No Break for Kit Kat at Court of Appeal

The lengthy saga of Nestlé’s attempt to secure a three dimensional trade mark for its Kit Kat shape has taken a further (and perhaps final?) turn, with the decision of the Court of Appeal dated 17 May 2017. 

First, a little history.  In 2010 Nestlé applied in the UK Intellectual Property Office (“IPO”) to register the shape of its famous four-fingered chocolate wafer bar (“Kit Kat”) as a trade mark for goods in class 30 including chocolate, confectionery and biscuits.  The sign Nestlé sought to register consists only of the shape of the Kit Kat bar and does not include the words ‘Kit Kat’ which, in the case of the product itself, are embossed on each chocolate wafer finger.

Cadbury opposed Nestlé’s application on various grounds and the IPO hearing officer (Mr Allan James) upheld the opposition, rejecting Nestlé’s application.  In the appeal to the High Court the Judge, Mr Justice Arnold (Arnold J), referred certain questions of law to the Court of Justice of the European Union (CJEU), including a question concerning the circumstances in which a product shape could be treated as having acquired distinctiveness.

Nestlé’s evidence had established that a significant proportion of the relevant class of persons had come to recognise the shape of the 4-finger Kit Kat bar and associate it with goods manufactured by Nestlé.  However, on the traditional approach of the English courts, such evidence would not be enough: Nestlé would need to go further and show that a significant proportion of consumers relied upon the shape (as opposed to any other trade marks which might be present) as indicating the origin of the goods.  Arnold J essentially asked the CJEU whether the traditional English approach was correct, as a matter of EU trade mark law:

"…is it sufficient for the applicant for registration to prove that at the relevant date a significant proportion of the relevant class of persons recognise the mark and associate it with the applicant's goods in the sense that, if they were to be asked who marketed goods bearing that mark, they would identify the applicant; or must the applicant prove that a significant proportion of the relevant class of persons rely upon the mark (as opposed to any other trade marks which may also be present) as indicating the origin of the goods?”

(emphasis added)

In its decision of 16 September 2015 (Case C-215/1), The CJEU first of all reformulated Arnold J’s first question as follows:

"By its first question the referring court asks, in essence, whether an applicant to register a trade mark which has acquired a distinctive character following the use which has been made of it within the meaning of Article 3(3) of Directive 2008/95 must prove that the relevant class of persons perceive the goods or services designated exclusively by that mark, as opposed to any other mark which might also be present, as originating from a particular company, or whether it is sufficient for that applicant to prove that a significant proportion of the relevant class of persons recognise that mark and associate it with the applicant’s goods."

* Given instruction A:
In the Kit Kat trade mark article, on what date did the Court of Appeal issue its decision?
* Given instruction B:
List every court or official body that the Kit Kat trade mark article names.
* Given instruction C:
Pick up the Kit Kat trade mark article after its last sentence and keep writing.

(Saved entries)

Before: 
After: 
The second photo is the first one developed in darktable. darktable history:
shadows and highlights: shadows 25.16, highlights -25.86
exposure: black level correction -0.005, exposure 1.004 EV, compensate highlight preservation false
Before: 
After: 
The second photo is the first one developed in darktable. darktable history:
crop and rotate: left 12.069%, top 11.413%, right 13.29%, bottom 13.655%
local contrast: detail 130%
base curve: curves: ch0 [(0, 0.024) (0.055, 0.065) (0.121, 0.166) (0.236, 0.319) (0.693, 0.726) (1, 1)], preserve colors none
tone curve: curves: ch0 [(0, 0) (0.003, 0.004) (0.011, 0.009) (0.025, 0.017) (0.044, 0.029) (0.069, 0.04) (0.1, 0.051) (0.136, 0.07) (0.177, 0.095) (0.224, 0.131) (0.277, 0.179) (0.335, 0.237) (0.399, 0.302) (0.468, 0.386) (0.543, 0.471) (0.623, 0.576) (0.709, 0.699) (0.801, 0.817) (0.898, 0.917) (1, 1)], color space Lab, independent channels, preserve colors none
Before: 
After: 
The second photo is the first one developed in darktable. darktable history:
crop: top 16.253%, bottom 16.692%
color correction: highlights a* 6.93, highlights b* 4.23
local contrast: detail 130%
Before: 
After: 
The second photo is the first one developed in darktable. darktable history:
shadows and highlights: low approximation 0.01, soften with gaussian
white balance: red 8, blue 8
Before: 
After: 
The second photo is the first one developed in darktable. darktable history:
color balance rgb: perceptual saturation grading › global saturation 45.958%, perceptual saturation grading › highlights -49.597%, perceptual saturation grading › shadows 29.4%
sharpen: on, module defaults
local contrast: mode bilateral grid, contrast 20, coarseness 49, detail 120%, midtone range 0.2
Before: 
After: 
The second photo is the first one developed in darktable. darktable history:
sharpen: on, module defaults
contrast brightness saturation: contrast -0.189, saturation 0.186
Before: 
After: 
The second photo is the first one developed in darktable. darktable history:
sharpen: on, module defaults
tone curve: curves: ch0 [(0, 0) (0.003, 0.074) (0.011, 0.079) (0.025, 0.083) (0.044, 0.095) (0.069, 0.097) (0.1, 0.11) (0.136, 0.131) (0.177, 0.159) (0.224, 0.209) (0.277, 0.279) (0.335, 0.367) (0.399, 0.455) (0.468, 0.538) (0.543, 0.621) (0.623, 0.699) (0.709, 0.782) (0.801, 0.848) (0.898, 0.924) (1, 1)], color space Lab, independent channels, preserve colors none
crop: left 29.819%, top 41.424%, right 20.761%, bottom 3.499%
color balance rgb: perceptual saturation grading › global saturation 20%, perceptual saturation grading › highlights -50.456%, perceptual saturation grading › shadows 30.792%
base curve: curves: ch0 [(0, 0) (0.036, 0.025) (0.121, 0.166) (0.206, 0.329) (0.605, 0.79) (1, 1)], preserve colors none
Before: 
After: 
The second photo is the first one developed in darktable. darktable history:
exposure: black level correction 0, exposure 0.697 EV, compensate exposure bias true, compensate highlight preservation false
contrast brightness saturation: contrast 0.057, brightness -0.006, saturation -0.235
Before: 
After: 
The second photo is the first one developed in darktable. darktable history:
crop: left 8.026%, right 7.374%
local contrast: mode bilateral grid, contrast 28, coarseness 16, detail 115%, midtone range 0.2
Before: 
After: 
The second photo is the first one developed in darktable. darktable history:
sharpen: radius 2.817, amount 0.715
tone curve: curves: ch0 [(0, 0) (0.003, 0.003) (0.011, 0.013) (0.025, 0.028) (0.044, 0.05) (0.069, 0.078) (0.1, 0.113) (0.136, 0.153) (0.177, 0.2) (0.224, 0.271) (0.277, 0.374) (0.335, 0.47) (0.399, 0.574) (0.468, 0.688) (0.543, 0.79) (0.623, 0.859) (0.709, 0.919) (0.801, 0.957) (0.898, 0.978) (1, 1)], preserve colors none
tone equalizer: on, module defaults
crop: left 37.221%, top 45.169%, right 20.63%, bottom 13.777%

* Final result A:
17 May 2017

* Final result B:
UK Intellectual Property Office (IPO), High Court, Court of Justice of the European Union (CJEU), Court of Appeal

* Final result C:
(emphasis added)

Having referred with approval to the Advocate General’s interpretation of the case law, the CJEU went on to answer its reformulation of Arnold J’s question as follows:

"… in order to obtain registration of a trade mark which has acquired a distinctive character following the use which has been made of it within the meaning of Article 3(3) of Directive 2008/95, regardless of whether that use is as part of another registered trade mark or in conjunction with such a mark, the trade mark applicant must prove that the relevant class of persons perceive the goods or services designated exclusively by the mark applied for, as opposed to any other mark which might also be present, as originating from a particular company.”

(emphasis added)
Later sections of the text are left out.